Thanks for your input. I have ordered the book Seven Tools of TQC for reference on this and future things. SPC will most likely be recorded on the fly on some paper form.

There is a large area of the plant where we plan on implementing this. I want to start in a small area to test the waters and see about getting the system in place to see what works and what doesnt work. I also have a few people that will be willing to work with me on the floor more so than others. So I'd rather start with some of them..

Does anyone have a recommendation on starting in an area where the process is pretty consistant (like punch and die) or not consistent (lathes and other manual)?  

RE: In process statistics help

You'll probably learn more initially from processes that are continuous.

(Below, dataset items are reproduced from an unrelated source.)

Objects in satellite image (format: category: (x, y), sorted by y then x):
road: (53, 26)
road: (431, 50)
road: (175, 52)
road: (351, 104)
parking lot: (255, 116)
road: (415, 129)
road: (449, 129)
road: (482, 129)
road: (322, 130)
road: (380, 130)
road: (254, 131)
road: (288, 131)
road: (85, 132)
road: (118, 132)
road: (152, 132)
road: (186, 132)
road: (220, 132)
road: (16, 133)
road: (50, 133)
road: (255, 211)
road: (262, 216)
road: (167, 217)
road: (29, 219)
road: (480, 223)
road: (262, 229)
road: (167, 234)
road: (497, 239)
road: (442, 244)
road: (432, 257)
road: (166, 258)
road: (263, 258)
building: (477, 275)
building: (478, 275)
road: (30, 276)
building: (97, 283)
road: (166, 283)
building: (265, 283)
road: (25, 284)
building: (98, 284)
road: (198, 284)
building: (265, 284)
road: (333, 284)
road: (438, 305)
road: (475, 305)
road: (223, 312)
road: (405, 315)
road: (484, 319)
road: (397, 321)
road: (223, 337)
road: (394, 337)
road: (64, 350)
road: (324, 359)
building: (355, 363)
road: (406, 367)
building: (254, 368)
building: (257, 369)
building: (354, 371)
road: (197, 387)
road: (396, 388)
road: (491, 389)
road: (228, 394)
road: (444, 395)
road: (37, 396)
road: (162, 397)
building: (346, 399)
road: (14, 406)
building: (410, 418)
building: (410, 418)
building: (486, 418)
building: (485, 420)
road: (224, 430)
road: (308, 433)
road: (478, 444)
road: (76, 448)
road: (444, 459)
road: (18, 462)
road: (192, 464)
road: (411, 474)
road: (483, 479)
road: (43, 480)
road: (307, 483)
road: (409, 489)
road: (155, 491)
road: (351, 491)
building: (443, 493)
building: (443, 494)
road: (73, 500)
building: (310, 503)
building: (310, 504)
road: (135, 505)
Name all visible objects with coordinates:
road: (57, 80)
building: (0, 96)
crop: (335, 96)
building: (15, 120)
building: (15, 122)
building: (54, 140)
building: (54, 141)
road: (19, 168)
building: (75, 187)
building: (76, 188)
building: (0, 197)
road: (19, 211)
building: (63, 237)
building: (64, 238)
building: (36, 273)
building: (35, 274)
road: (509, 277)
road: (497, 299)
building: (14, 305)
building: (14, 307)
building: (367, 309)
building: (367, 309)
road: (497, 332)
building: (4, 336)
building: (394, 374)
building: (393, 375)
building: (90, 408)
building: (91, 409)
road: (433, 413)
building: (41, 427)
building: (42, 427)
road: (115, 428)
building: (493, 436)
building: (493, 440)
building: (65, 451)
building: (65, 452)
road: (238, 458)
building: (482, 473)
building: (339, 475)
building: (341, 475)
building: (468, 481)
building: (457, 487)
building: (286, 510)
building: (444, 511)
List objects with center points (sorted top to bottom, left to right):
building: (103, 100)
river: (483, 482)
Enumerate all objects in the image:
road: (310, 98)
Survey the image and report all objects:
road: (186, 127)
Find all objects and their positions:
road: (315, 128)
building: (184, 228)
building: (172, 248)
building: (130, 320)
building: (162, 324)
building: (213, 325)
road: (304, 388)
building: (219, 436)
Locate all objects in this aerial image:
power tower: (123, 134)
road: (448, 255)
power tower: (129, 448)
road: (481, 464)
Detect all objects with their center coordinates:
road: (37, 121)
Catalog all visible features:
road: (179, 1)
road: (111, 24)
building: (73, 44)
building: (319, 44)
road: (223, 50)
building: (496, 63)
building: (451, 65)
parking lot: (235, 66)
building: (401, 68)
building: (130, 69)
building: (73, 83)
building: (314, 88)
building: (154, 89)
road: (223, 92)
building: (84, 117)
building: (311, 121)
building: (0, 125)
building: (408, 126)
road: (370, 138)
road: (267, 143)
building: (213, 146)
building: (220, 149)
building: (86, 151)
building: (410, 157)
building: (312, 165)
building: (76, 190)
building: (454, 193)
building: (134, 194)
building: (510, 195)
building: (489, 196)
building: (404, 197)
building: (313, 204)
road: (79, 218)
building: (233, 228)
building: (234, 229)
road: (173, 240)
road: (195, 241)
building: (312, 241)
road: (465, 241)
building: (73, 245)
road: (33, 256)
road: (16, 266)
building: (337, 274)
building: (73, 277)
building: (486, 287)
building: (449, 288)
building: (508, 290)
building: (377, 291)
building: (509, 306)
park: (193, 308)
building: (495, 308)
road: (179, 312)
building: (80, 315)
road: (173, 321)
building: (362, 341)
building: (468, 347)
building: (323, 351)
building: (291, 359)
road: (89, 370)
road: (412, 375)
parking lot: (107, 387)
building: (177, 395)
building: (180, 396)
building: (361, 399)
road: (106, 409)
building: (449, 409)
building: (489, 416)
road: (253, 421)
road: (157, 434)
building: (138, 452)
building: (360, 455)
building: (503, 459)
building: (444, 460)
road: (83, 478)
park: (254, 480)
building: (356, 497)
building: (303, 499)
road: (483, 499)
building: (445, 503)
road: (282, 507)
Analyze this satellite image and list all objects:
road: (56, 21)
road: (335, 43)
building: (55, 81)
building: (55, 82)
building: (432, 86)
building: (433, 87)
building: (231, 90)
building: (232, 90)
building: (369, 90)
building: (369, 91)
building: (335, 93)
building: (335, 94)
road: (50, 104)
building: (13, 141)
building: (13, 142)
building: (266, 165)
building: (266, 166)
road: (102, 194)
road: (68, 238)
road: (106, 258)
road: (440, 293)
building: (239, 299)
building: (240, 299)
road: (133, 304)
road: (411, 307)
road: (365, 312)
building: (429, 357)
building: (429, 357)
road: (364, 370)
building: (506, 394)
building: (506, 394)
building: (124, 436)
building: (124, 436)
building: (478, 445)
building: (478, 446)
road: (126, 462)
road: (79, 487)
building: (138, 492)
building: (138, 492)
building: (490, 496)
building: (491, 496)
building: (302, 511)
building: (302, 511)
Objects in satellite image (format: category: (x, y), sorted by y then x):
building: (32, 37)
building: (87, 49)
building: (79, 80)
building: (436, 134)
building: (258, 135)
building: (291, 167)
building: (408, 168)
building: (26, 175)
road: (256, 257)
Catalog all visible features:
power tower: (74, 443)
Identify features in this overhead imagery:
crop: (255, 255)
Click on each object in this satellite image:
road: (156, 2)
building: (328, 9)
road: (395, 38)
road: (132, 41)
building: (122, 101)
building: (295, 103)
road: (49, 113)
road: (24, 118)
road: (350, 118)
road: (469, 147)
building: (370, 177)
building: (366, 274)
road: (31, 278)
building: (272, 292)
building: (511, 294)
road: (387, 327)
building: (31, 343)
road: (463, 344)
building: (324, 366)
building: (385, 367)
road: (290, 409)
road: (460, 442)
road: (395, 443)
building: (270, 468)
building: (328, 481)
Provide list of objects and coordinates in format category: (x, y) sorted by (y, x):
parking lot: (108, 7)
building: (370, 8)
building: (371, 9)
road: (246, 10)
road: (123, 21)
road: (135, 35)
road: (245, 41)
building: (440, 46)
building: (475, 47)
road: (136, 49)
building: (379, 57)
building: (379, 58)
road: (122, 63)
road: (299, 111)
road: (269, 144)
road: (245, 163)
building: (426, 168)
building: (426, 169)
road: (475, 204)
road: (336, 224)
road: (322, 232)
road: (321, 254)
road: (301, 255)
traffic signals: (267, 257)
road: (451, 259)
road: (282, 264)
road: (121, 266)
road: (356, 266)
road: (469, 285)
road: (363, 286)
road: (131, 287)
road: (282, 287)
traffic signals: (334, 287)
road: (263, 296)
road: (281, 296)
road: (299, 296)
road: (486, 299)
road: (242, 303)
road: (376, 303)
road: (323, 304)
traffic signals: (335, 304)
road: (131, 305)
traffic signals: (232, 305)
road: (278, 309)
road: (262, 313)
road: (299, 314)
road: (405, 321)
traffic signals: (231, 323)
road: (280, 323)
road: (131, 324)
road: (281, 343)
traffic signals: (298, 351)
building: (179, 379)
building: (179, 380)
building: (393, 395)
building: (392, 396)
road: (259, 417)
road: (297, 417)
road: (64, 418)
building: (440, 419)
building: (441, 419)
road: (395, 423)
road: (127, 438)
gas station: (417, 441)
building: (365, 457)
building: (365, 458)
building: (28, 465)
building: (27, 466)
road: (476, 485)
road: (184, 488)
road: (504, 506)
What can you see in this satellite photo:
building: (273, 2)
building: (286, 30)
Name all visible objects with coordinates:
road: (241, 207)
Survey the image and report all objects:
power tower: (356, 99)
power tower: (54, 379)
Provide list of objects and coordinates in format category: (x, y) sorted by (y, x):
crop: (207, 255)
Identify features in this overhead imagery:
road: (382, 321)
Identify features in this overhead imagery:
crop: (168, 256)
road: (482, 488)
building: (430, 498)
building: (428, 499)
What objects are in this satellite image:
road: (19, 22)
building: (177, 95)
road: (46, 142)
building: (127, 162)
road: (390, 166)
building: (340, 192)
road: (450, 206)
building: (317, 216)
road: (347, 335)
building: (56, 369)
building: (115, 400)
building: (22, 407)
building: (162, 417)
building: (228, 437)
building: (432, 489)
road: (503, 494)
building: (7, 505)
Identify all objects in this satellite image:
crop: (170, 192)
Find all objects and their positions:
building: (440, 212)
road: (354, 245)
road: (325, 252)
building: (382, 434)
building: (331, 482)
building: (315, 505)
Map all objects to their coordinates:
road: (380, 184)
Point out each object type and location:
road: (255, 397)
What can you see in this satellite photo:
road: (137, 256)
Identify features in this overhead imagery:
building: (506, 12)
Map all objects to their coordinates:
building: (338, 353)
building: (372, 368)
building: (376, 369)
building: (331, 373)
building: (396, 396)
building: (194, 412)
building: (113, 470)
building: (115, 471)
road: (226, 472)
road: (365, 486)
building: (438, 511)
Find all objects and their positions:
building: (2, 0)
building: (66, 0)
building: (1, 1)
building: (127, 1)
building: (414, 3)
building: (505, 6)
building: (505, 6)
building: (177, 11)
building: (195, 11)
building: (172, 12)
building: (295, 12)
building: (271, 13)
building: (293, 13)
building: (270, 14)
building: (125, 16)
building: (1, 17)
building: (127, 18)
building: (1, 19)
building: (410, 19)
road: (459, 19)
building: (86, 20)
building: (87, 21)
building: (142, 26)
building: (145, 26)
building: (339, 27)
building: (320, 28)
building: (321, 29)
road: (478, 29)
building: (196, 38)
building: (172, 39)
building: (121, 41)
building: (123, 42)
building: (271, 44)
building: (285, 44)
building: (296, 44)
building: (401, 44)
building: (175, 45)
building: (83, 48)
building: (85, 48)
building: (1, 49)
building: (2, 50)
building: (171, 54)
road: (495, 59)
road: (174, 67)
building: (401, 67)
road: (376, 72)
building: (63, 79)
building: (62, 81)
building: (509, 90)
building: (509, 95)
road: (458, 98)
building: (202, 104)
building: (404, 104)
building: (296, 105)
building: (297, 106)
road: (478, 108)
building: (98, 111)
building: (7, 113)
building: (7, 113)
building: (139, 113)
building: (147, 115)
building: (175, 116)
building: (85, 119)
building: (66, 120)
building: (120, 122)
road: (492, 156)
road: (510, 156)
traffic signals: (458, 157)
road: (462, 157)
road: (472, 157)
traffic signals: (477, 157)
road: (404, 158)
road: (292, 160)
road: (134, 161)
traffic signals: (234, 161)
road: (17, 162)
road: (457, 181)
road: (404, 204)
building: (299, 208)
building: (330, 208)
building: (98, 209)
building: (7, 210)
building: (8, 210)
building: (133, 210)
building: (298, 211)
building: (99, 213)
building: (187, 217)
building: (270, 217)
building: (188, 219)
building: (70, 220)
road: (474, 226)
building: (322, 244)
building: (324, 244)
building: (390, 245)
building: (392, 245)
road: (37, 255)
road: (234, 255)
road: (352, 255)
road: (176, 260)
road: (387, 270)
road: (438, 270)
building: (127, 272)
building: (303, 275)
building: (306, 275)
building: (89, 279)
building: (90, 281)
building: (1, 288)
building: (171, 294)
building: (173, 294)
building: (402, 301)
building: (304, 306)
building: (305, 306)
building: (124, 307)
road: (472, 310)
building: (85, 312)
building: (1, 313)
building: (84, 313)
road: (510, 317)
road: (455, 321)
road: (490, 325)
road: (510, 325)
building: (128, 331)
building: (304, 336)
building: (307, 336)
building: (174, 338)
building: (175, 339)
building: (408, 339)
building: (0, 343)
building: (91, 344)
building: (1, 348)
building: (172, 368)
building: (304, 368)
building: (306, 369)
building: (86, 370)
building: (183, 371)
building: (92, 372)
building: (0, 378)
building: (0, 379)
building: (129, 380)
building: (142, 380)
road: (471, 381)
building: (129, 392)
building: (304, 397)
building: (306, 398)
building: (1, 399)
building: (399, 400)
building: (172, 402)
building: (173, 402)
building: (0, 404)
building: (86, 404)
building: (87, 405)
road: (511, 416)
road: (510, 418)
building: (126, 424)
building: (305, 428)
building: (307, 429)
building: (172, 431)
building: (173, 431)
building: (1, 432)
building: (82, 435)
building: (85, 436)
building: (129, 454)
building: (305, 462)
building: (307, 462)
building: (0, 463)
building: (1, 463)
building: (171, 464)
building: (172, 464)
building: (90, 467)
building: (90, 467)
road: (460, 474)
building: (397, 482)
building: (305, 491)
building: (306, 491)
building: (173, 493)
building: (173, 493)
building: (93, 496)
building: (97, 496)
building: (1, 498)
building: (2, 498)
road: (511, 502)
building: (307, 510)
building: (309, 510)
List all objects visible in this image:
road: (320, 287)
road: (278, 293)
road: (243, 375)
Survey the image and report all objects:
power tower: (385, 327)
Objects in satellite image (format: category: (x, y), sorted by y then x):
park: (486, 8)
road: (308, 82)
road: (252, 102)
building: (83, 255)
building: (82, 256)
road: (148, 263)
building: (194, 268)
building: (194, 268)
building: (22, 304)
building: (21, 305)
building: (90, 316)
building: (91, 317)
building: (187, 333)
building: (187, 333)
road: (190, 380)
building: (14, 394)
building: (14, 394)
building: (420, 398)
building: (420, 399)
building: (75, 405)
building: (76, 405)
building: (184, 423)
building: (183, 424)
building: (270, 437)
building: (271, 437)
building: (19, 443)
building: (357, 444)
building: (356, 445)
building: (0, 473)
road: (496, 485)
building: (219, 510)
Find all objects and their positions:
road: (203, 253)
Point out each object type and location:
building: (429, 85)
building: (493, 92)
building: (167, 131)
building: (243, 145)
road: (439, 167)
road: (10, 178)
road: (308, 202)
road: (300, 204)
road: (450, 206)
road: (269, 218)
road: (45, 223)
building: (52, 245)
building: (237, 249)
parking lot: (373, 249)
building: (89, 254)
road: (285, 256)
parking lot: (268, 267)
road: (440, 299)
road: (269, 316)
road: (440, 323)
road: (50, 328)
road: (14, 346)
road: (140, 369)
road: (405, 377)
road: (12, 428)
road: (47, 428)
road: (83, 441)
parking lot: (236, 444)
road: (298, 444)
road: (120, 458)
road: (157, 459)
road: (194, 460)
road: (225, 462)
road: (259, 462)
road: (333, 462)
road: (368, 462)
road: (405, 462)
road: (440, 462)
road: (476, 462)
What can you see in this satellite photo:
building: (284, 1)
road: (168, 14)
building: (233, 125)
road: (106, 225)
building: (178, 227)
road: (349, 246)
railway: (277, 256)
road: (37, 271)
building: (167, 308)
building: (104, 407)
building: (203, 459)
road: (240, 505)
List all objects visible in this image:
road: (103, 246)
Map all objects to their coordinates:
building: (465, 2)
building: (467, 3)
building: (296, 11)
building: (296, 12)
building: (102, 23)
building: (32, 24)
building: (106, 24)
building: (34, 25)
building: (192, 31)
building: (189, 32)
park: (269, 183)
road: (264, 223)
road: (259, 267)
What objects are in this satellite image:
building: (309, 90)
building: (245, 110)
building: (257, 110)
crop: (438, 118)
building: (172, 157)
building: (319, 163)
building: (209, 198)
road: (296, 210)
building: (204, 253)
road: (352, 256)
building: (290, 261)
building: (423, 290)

However in a sensible organisation they will already have been under the microscope and the scrap rates will be low anyway.

SPC on very short runs is not as useful (but there are many other things you can do).


Greg Locock

New here? Try reading these, they might help FAQ731-376: Eng-Tips.com Forum Policies  http://eng-tips.com/market.cfm?

RE: In process statistics help

Getting your feet wet is better with a stable process, since it will be more obvious that something has gone awry.  Inconsistent processes are, well, inconsistent, so trying to figure out the trend is much more hit and miss.  However, if you can tame such a process, that'll be a bigger feather in your cap compared with bringing something that was mostly stable back into stability.